_YOUR ASSIGNMENT_
Please count the lines in the entries below that include the word "Barbara", and give only the number.

Records from a collection
++++++++++++++++++++
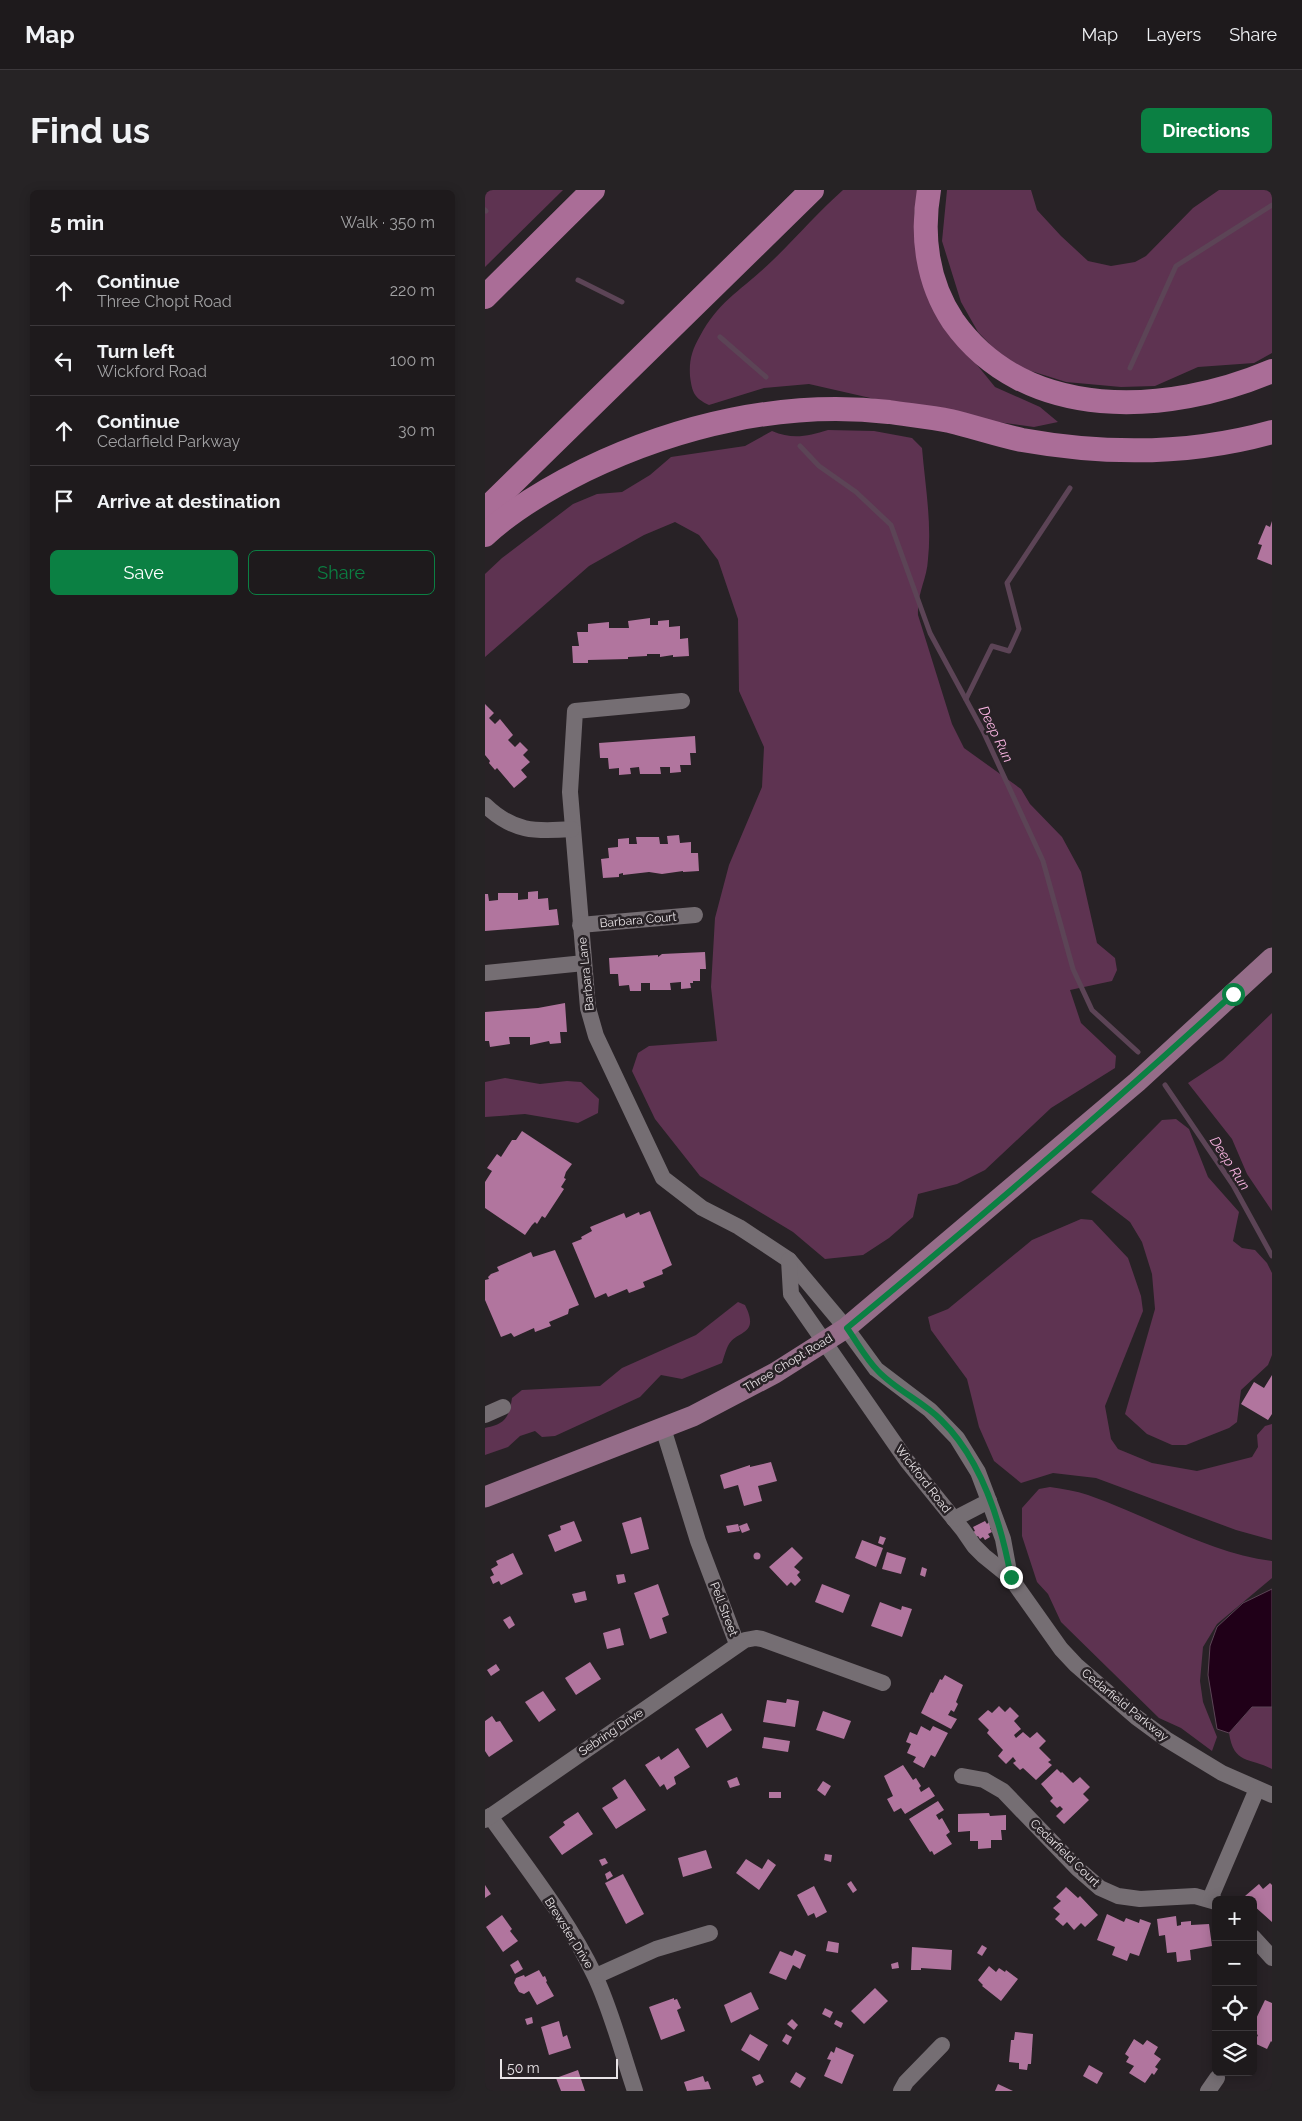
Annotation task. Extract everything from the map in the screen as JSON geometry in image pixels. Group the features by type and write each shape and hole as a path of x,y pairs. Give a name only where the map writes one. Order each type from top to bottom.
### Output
{"highway":[{"path":"485,297 593,190"},
{"path":"485,510 812,190"},
{"path":"929,190 925,234 927,258 942,301 963,335 985,357 1032,386 1057,394 1097,401 1139,402 1177,400 1213,392 1272,370"},
{"path":"485,535 505,517 562,481 624,451 665,436 755,415 832,409 887,412 948,421 1021,440 1107,450 1180,449 1241,440 1272,432"}],"main road":[{"name":"Three Chopt Road","path":"485,1497 663,1428 729,1398 847,1328 1130,1088 1272,958"}],"street":[{"name":"Barbara Lane","path":"682,700 575,711 570,792 587,1008 596,1036 663,1178 702,1208 739,1227 789,1260 847,1328"},
{"path":"485,805 511,825 527,830 572,829"},
{"name":"Barbara Court","path":"580,925 695,915"},
{"path":"485,973 584,963"},
{"path":"789,1260 791,1294 826,1342"},
{"path":"847,1328 876,1370 930,1410 957,1438 978,1472 989,1500"},
{"name":"Wickford Road","path":"826,1342 907,1461 954,1519 989,1500"},
{"path":"485,1415 503,1407"},
{"name":"Pell Street","path":"663,1428 698,1541 737,1644 755,1638 762,1639 883,1683"},
{"name":"Cedarfield Parkway","path":"989,1500 1003,1539 1011,1577"},
{"name":"Cedarfield Parkway","path":"954,1519 984,1556 1011,1577 1061,1649 1076,1665 1121,1704 1166,1739 1222,1773 1264,1792"},
{"name":"Sebring Drive","path":"488,1818 737,1644"},
{"name":"Cedarfield Court","path":"962,1776 984,1780 1003,1791 1099,1888 1118,1896 1140,1899 1195,1896 1212,1901"},
{"name":"Cedarfield Court","path":"1215,1896 1264,1792"},
{"name":"Brewster Drive","path":"488,1818 549,1899 583,1953 595,1976 635,2091"},
{"path":"595,1976 656,1949 710,1933"},
{"path":"1257,1941 1272,1958"},
{"path":"901,2091 906,2082 942,2045"}],"shaded area":[{"path":"485,190 563,190 485,267"},
{"path":"843,190 918,190 914,214 919,259 956,339 995,387 1040,407 1058,422 1034,427 945,415 809,384 764,388 709,405 697,397 691,382 691,360 695,346 707,324 733,295 763,270"},
{"path":"947,190 1031,190 1037,210 1061,236 1088,261 1111,266 1135,262 1146,256 1193,208 1219,190 1272,190 1272,353 1254,363 1198,367 1155,386 1121,387 1066,382 1009,364 978,332 961,302 942,241"},
{"path":"828,430 874,431 912,438 922,448 929,518 929,545 918,615 952,724 964,748 1021,789 1030,804 1062,837 1081,872 1097,943 1115,958 1117,970 1112,981 1070,990 1081,1023 1116,1056 1115,1068 1051,1108 985,1170 957,1184 918,1194 913,1217 889,1238 863,1255 825,1259 793,1232 700,1176 655,1119 632,1071 638,1053 649,1046 717,1041 711,987 715,918 729,865 762,787 764,747 739,691 738,619 718,560 699,535 675,522 644,535 589,566 485,657 485,574 502,558 573,504 597,494 622,492 650,475 671,457 745,446 772,431 780,434 800,436"},
{"path":"1272,1013 1272,1211 1247,1174 1232,1139 1188,1083 1223,1060"},
{"path":"505,1078 540,1084 567,1081 581,1082 599,1099 598,1113 578,1123 525,1114 485,1117 485,1082"},
{"path":"1176,1119 1189,1129 1208,1177 1239,1212 1233,1241 1242,1248 1255,1250 1267,1263 1272,1273 1272,1355 1268,1365 1241,1390 1237,1422 1229,1428 1186,1445 1172,1445 1147,1434 1125,1414 1155,1309 1152,1274 1142,1242 1130,1222 1091,1192 1162,1120"},
{"path":"1081,1219 1092,1220 1128,1258 1141,1296 1143,1311 1105,1406 1111,1439 1118,1449 1152,1463 1197,1471 1252,1457 1258,1447 1257,1435 1265,1426 1272,1424 1272,1540 1236,1530 1096,1478 1053,1473 1021,1483 994,1461 979,1427 967,1379 931,1330 928,1317 948,1309 1032,1240"},
{"path":"738,1302 745,1305 749,1315 749,1327 729,1344 722,1363 682,1379 661,1375 640,1397 555,1436 542,1437 535,1431 520,1436 508,1447 485,1455 485,1428 502,1422 505,1419 512,1398 522,1390 600,1386 622,1368 696,1335"},
{"path":"1050,1487 1088,1495 1225,1550 1248,1557 1272,1561 1272,1578 1217,1624 1203,1647 1200,1681 1203,1702 1217,1737 1212,1751 1181,1728 1159,1718 1061,1622 1048,1594 1037,1582 1022,1536 1022,1508 1039,1489"},
{"path":"1272,1589 1272,1707 1252,1707 1229,1733 1217,1729 1208,1675 1210,1646 1217,1627 1243,1603"},
{"path":"1252,1707 1272,1707 1272,1769 1239,1755 1231,1743 1229,1733"}],"building":[{"path":"1272,521 1272,565 1257,559 1262,545 1258,544 1266,525 1270,527"},
{"path":"650,618 650,625 658,625 658,621 669,620 669,627 680,626 680,639 688,638 689,656 673,657 673,655 660,657 660,654 647,654 647,656 628,657 628,659 588,660 588,663 573,663 572,646 579,646 577,632 588,632 588,624 609,622 609,628 629,628 628,621"},
{"path":"485,704 494,713 489,718 495,724 500,719 513,735 508,740 515,747 520,742 528,750 523,755 530,762 521,770 527,777 514,788 497,768 495,770 485,755"},
{"path":"695,736 696,753 690,753 691,765 680,765 681,772 670,773 670,767 660,767 661,774 640,774 639,767 630,768 631,774 619,775 619,768 609,769 608,758 600,758 599,743"},
{"path":"679,835 680,843 691,842 691,853 698,853 699,871 662,874 649,872 623,875 623,873 619,874 619,877 603,878 601,859 609,858 608,848 618,847 618,839 629,838 629,844 637,844 636,837 659,837 660,844 668,844 667,836"},
{"path":"538,891 538,899 548,898 549,910 557,909 559,925 485,931 485,894 488,894 489,901 498,900 498,893 518,893 518,900 528,899 528,892"},
{"path":"705,952 706,969 700,969 700,981 690,983 691,988 681,989 681,982 670,983 671,990 650,990 650,983 641,983 641,991 630,991 629,985 619,986 618,974 610,974 609,958 658,955 658,957 662,954"},
{"path":"565,1003 567,1032 560,1032 561,1043 550,1044 549,1041 530,1045 530,1037 509,1037 510,1044 490,1047 489,1041 485,1041 485,1012 538,1008"},
{"path":"522,1131 572,1164 566,1172 564,1178 566,1179 561,1187 564,1189 545,1218 542,1216 537,1224 535,1222 525,1235 485,1208 485,1182 492,1171 487,1168 497,1154 501,1157 512,1140 516,1140"},
{"path":"650,1211 672,1265 662,1270 663,1274 643,1282 645,1287 629,1293 627,1289 608,1297 606,1293 595,1298 572,1243 582,1239 581,1237 592,1231 590,1227 624,1213 626,1218 639,1212 640,1215"},
{"path":"555,1250 579,1305 569,1309 568,1314 549,1322 551,1326 535,1332 534,1328 514,1337 511,1333 501,1337 485,1300 485,1280 489,1279 488,1277 491,1274 499,1271 497,1267 531,1252 533,1257"},
{"path":"1272,1375 1272,1414 1268,1420 1241,1404 1254,1382 1264,1388"},
{"path":"771,1462 777,1481 758,1486 762,1501 744,1506 738,1485 724,1489 720,1475 750,1465 750,1467"},
{"path":"641,1517 649,1549 631,1554 622,1523"},
{"path":"574,1521 582,1541 555,1552 548,1535 561,1530 560,1526"},
{"path":"985,1521 987,1524 989,1522 992,1532 988,1534 990,1537 985,1540 983,1537 980,1539 978,1536 976,1537 973,1527"},
{"path":"747,1523 750,1530 742,1533 739,1526"},
{"path":"738,1524 740,1531 728,1533 726,1526"},
{"path":"880,1536 886,1538 883,1545 878,1543"},
{"path":"862,1540 883,1548 876,1567 855,1558"},
{"path":"792,1547 803,1558 794,1567 800,1572 797,1575 801,1580 795,1586 791,1582 787,1586 769,1567"},
{"path":"757,1552 761,1556 757,1560 753,1556"},
{"path":"887,1552 906,1558 901,1574 882,1569"},
{"path":"513,1553 523,1574 501,1585 499,1581 493,1584 490,1577 494,1575 491,1569 498,1565 496,1561"},
{"path":"922,1567 927,1569 925,1577 920,1575"},
{"path":"624,1574 626,1582 618,1584 616,1575"},
{"path":"658,1584 669,1615 662,1618 667,1633 650,1639 634,1593"},
{"path":"822,1584 850,1595 843,1613 815,1602"},
{"path":"585,1591 587,1600 575,1603 572,1594"},
{"path":"880,1602 901,1610 902,1606 912,1609 902,1637 871,1626"},
{"path":"510,1616 515,1625 509,1629 503,1620"},
{"path":"620,1628 624,1645 607,1649 603,1633"},
{"path":"590,1662 601,1679 576,1695 565,1678"},
{"path":"496,1664 500,1670 491,1676 487,1670"},
{"path":"945,1675 963,1685 954,1712 951,1710 948,1715 957,1719 951,1729 921,1713 931,1692 933,1693 940,1679 942,1680"},
{"path":"543,1691 556,1710 539,1722 525,1702"},
{"path":"787,1699 799,1701 795,1727 763,1722 767,1700 786,1703"},
{"path":"999,1706 1005,1712 1010,1707 1019,1716 1014,1721 1021,1729 1014,1735 1016,1738 1023,1732 1030,1738 1037,1732 1046,1741 1039,1748 1051,1760 1048,1762 1052,1765 1036,1780 1023,1768 1020,1770 1013,1763 1016,1761 1013,1757 1006,1764 998,1756 1003,1750 987,1733 989,1730 978,1719 988,1710 992,1713"},
{"path":"823,1711 851,1721 844,1739 816,1730"},
{"path":"722,1713 732,1730 707,1748 695,1729"},
{"path":"492,1716 496,1722 500,1721 513,1741 489,1757 485,1751 485,1721"},
{"path":"921,1726 930,1731 933,1726 948,1733 935,1757 931,1755 924,1768 913,1762 916,1757 907,1753 911,1744 906,1742 910,1732 917,1735"},
{"path":"764,1737 790,1741 788,1752 762,1748"},
{"path":"678,1748 690,1767 674,1777 676,1784 667,1790 664,1784 660,1787 645,1765 659,1756 661,1760"},
{"path":"903,1765 913,1780 916,1778 921,1786 919,1788 921,1792 929,1787 935,1796 905,1814 901,1808 894,1812 887,1799 893,1796 884,1776"},
{"path":"1057,1769 1073,1783 1080,1777 1090,1787 1083,1794 1089,1800 1064,1824 1056,1816 1063,1809 1060,1806 1057,1808 1050,1801 1053,1798 1041,1784"},
{"path":"737,1777 740,1785 730,1788 727,1781"},
{"path":"625,1779 646,1810 616,1829 602,1808 618,1798 612,1788"},
{"path":"823,1781 831,1786 825,1796 817,1790"},
{"path":"769,1792 781,1792 781,1798 769,1798"},
{"path":"938,1801 944,1810 936,1815 939,1820 942,1818 950,1832 946,1835 952,1844 934,1855 932,1851 930,1852 909,1819"},
{"path":"578,1812 593,1834 562,1855 549,1837 565,1825 563,1822"},
{"path":"989,1813 990,1816 1006,1815 1006,1830 1001,1830 1002,1840 991,1840 991,1848 978,1849 978,1841 970,1841 970,1831 958,1832 958,1814"},
{"path":"706,1850 712,1868 683,1877 678,1858"},
{"path":"825,1854 832,1855 831,1862 824,1860"},
{"path":"605,1858 608,1863 602,1866 599,1860"},
{"path":"746,1859 762,1869 768,1859 776,1865 759,1890 736,1873"},
{"path":"610,1871 613,1876 607,1880 605,1874"},
{"path":"623,1874 644,1914 626,1924 605,1883"},
{"path":"851,1881 857,1890 853,1893 847,1884"},
{"path":"1270,1883 1272,1885 1272,1922 1257,1909 1257,1896 1245,1896 1259,1884 1263,1889"},
{"path":"485,1885 491,1894 485,1898"},
{"path":"814,1886 827,1912 816,1918 814,1913 808,1916 797,1895"},
{"path":"1066,1887 1078,1898 1080,1896 1098,1915 1085,1927 1081,1923 1074,1930 1067,1922 1063,1926 1055,1919 1060,1914 1053,1908 1061,1901 1056,1897"},
{"path":"1107,1914 1124,1922 1126,1918 1139,1923 1140,1919 1151,1923 1139,1956 1130,1953 1127,1961 1112,1955 1115,1947 1097,1940"},
{"path":"502,1915 512,1929 510,1931 518,1941 503,1952 486,1927"},
{"path":"1176,1916 1177,1926 1181,1925 1181,1922 1191,1921 1191,1925 1209,1924 1212,1946 1190,1950 1191,1960 1177,1962 1176,1952 1167,1953 1165,1935 1159,1936 1157,1919"},
{"path":"828,1941 839,1943 838,1953 826,1951"},
{"path":"982,1945 987,1948 982,1956 977,1953"},
{"path":"912,1947 952,1950 951,1970 921,1968 921,1970 911,1970"},
{"path":"795,1950 806,1955 800,1969 793,1965 786,1980 769,1973 780,1951 792,1956"},
{"path":"518,1960 523,1969 515,1974 510,1965"},
{"path":"898,1962 899,1968 892,1969 891,1964"},
{"path":"989,1966 996,1972 999,1968 1005,1972 1006,1970 1018,1979 1001,2001 982,1986 978,1980"},
{"path":"539,1970 543,1977 545,1976 546,1982 554,1996 537,2005 529,1991 524,1994 519,1992 514,1983 516,1978 524,1975 525,1977"},
{"path":"875,1988 888,2001 864,2024 851,2011"},
{"path":"751,1992 759,2009 731,2023 724,2005"},
{"path":"674,1998 674,2000 677,1999 681,2008 677,2010 685,2031 661,2040 649,2007"},
{"path":"1265,2000 1272,2003 1272,2042 1267,2049 1257,2044 1257,2017"},
{"path":"825,2008 833,2012 830,2018 822,2014"},
{"path":"532,2017 533,2023 527,2025 525,2019"},
{"path":"792,2019 798,2025 794,2030 787,2024"},
{"path":"836,2020 843,2023 841,2028 834,2024"},
{"path":"559,2021 563,2037 567,2035 571,2048 549,2055 541,2027"},
{"path":"1015,2032 1033,2034 1031,2064 1028,2064 1027,2070 1019,2069 1019,2063 1009,2062 1011,2040 1014,2040"},
{"path":"750,2034 768,2045 759,2061 741,2050"},
{"path":"786,2034 792,2037 788,2045 782,2041"},
{"path":"1134,2039 1143,2045 1147,2040 1158,2047 1154,2054 1161,2059 1155,2067 1158,2069 1154,2075 1152,2073 1145,2083 1129,2073 1134,2066 1126,2062 1129,2057 1125,2054"},
{"path":"836,2047 854,2055 842,2084 824,2076 831,2060 827,2059 831,2051 834,2053"},
{"path":"518,2063 521,2070 513,2073 511,2065"},
{"path":"1089,2065 1103,2073 1097,2084 1083,2076"},
{"path":"578,2070 585,2091 561,2091 556,2078"},
{"path":"796,2072 806,2078 800,2088 790,2082"},
{"path":"760,2074 764,2082 756,2086 752,2077"},
{"path":"703,2076 705,2082 708,2081 711,2089 687,2091 684,2082"},
{"path":"998,2084 1013,2091 995,2091"}],"waterway":[{"path":"1130,368 1176,266 1272,205"},
{"name":"Deep Run","path":"578,280 622,302"},
{"name":"Deep Run","path":"720,337 766,377"},
{"name":"Deep Run","path":"800,446 819,466 856,492 891,525 930,633 983,731 1043,861 1073,969 1092,1010 1138,1052"},
{"path":"966,699 992,646 1009,651 1019,629 1007,583 1070,488"},
{"name":"Deep Run","path":"1165,1085 1233,1185 1272,1256"}],"route":[{"path":"1011,1577 1003,1539 978,1472 969,1456 957,1438 941,1420 876,1370 847,1328 1044,1163 1137,1082 1233,994"}]}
++++++++++++++++++++
_WRITTEN SOLUTION_
2